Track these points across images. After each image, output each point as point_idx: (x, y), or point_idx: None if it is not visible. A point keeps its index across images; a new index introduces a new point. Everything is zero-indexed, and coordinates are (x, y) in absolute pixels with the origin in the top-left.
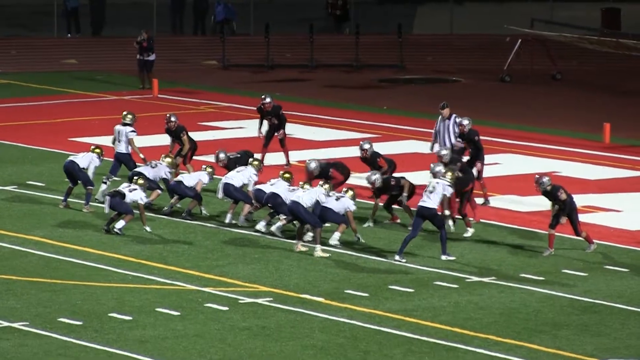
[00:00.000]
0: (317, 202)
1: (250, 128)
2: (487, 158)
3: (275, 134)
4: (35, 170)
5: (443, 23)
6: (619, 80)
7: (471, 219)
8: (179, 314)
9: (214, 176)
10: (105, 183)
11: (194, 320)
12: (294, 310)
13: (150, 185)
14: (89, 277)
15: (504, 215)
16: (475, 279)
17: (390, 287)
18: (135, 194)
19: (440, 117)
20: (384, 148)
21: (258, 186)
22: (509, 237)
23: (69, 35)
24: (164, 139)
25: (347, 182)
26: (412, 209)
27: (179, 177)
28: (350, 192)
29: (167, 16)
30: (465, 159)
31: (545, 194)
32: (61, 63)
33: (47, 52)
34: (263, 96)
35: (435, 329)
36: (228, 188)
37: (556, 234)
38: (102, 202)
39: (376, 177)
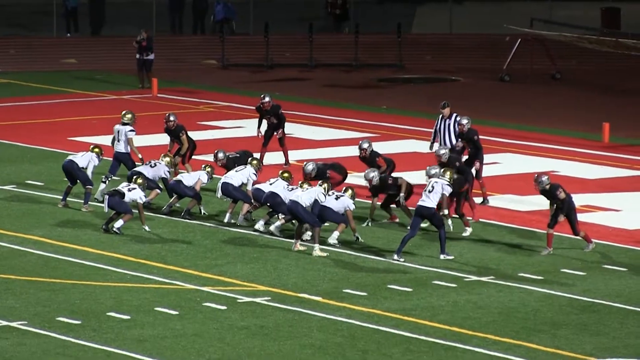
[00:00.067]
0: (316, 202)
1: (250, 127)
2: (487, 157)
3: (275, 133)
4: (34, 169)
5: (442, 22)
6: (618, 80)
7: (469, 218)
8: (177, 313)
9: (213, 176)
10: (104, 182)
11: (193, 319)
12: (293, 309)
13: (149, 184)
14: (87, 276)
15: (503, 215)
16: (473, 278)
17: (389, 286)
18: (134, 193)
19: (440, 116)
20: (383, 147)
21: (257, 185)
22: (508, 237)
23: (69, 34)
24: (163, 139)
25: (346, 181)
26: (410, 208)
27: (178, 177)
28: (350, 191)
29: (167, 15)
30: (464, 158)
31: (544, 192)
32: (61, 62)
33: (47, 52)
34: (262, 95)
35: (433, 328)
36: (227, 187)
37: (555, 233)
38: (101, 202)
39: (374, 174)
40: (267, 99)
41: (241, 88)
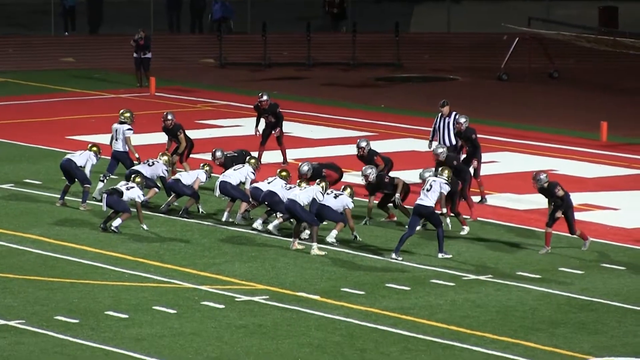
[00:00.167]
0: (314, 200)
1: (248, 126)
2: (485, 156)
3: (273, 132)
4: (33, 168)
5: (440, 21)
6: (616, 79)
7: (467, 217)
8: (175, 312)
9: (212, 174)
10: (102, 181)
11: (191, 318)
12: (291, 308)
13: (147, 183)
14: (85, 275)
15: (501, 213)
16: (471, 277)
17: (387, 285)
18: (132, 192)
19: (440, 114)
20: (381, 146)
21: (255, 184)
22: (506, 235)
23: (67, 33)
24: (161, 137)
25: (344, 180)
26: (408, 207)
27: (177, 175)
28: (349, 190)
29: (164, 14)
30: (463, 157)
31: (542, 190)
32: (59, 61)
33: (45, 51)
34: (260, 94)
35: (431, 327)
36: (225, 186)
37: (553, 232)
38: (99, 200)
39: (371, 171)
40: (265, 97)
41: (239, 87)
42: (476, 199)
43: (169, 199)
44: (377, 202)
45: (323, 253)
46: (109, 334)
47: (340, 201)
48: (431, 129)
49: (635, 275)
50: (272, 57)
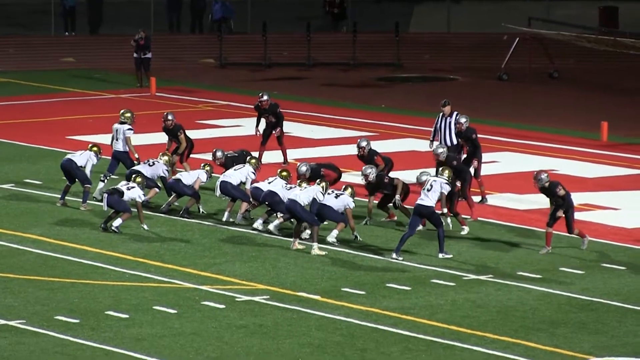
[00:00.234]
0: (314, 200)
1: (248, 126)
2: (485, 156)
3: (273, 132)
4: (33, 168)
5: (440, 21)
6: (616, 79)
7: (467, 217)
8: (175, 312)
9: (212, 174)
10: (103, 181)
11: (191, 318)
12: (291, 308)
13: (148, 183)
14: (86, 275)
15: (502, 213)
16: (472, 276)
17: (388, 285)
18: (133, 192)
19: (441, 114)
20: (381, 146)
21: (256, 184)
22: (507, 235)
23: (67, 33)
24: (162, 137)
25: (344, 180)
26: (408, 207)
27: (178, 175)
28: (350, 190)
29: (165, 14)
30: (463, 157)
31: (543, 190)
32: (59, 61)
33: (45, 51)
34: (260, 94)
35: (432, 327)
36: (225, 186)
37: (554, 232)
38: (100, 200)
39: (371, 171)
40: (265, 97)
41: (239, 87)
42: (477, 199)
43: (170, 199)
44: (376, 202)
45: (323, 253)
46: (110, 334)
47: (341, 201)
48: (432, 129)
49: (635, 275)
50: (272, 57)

[Work required] Starting with the line above that holds "7: (471, 219)" and stopping with the line that holds "39: (376, 177)", reproduce each line exactly, omitting all other lines.

[Final answer]
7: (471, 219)
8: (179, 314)
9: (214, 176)
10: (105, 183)
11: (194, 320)
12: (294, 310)
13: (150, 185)
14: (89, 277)
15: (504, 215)
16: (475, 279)
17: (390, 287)
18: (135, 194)
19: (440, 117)
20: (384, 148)
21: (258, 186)
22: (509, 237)
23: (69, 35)
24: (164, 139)
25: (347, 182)
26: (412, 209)
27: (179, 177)
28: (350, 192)
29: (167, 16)
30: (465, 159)
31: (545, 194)
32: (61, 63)
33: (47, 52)
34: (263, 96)
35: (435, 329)
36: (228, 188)
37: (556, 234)
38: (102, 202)
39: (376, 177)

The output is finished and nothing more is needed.